# Integrated Combat System



## marques (Feb 23, 2017)

Someone knows ICS? Is it just repackage, or really a different approach? Which (potential) influences can you identify? www.Learn-ICS.com

I liked what I watched (pres. video), so it is a question and publicity. 

PS: How to edit a title?


----------



## drop bear (Feb 23, 2017)

Sort of hocks system a bit. With some of Peters stuff thrown in.


----------



## marques (Feb 23, 2017)

drop bear said:


> Sort of hocks system a bit. With some of Peters stuff thrown in.


From Peter credentials I found Hock. But I don't know this one, too.  
Just found about their existence a few minutes ago.


----------



## drop bear (Feb 23, 2017)

marques said:


> From Peter credentials I found Hock. But I don't know this one, too.
> Just found about their existence a few minutes ago.



I have messged him. Hopefully he will show up. 

Hock is a big name in reality self defence.  Philippine influence i think.


----------



## Tony Dismukes (Feb 23, 2017)

What's the S.F.C.I. that apparently granted him a "Level 11 black belt?" Is that Hock's organization?


----------



## drop bear (Feb 23, 2017)

Tony Dismukes said:


> What's the S.F.C.I. that apparently granted him a "Level 11 black belt?" Is that Hock's organization?

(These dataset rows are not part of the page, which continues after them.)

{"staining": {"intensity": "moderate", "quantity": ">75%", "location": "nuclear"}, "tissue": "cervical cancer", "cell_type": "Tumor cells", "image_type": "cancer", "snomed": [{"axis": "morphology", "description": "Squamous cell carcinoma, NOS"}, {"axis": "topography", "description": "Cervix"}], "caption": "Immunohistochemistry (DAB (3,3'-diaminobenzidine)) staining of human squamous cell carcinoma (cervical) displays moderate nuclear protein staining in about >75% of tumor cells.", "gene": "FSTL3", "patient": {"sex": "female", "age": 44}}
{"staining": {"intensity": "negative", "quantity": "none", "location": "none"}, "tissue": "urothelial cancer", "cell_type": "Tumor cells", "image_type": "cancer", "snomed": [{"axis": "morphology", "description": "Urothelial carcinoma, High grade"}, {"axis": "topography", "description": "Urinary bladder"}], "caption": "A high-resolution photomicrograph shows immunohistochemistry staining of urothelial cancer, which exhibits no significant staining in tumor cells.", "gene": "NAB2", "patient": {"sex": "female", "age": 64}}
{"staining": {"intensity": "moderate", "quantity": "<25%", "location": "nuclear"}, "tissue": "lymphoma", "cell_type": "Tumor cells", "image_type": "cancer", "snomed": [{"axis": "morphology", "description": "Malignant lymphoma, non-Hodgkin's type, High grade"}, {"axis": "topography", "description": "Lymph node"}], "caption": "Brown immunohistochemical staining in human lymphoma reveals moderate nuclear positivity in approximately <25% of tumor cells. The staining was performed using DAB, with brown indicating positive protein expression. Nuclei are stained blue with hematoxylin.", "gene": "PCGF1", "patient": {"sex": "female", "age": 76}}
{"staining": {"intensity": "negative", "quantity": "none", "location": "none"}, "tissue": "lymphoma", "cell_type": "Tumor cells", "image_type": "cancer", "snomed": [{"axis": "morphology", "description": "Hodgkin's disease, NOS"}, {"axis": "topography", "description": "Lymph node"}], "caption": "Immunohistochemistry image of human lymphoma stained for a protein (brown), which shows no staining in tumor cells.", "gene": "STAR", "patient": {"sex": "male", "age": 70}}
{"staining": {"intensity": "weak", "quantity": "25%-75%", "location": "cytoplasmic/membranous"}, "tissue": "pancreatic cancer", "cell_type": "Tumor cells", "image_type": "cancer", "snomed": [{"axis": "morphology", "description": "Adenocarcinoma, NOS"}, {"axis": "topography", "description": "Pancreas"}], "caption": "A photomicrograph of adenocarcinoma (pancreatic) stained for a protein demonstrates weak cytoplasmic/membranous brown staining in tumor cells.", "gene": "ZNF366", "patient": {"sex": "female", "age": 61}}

Yeah scientific fighting Congress.


----------



## Tony Dismukes (Feb 23, 2017)

drop bear said:


> Yeah scientific fighting Congress.


What's the I stand for?


----------



## Danny T (Feb 23, 2017)

Tony Dismukes said:


> What's the I stand for?


Hock has Scientific Fighting Congress International and Scientific Fighting Congress Instructors.


----------



## drop bear (Feb 24, 2017)

Tony Dismukes said:


> What's the I stand for?



What he said. It was sfca when i did it. 
A for Australia.


----------



## Paul_D (Feb 24, 2017)

Level 11 Black Belt


----------



## Tony Dismukes (Feb 24, 2017)

Paul_D said:


> Level 11 Black Belt


As we say in every thread where this comes up, any rank only has the meaning accorded to it by the standards of the art/organization/instructor who awards it. I don't know how the SFCI ranking system works, but based on having a "level 11" black belt in his 30s, I'm assuming it may be something like the Bujinkan system (which goes up to 15th dan and allows for rapid progression).

Drop bear, any insights into how Hock's ranking system works and what the various levels typically represent?


----------



## drop bear (Feb 24, 2017)

Tony Dismukes said:


> As we say in every thread where this comes up, any rank only has the meaning accorded to it by the standards of the art/organization/instructor who awards it. I don't know how the SFCI ranking system works, but based on having a "level 11" black belt in his 30s, I'm assuming it may be something like the Bujinkan system (which goes up to 15th dan and allows for rapid progression).
> 
> Drop bear, any insights into how Hock's ranking system works and what the various levels typically represent?



I think 1 to 10 kind of sort of represent kyu grades with some limited instructorships. So they have some krav style level three instructors as kind of a workplace instructor?

10 should be the whole system. 11 mabye one better in some manner.


----------



## Brian R. VanCise (Feb 24, 2017)

It is probably that drop bear!


----------



## FriedRice (Mar 26, 2017)

Looks like Krav Maga, without having to pay the licensing fee for using the name, Krav Maga.


----------



## drop bear (Mar 26, 2017)

FriedRice said:


> Looks like Krav Maga, without having to pay the licensing fee for using the name, Krav Maga.



Yeah more philipino influence.


----------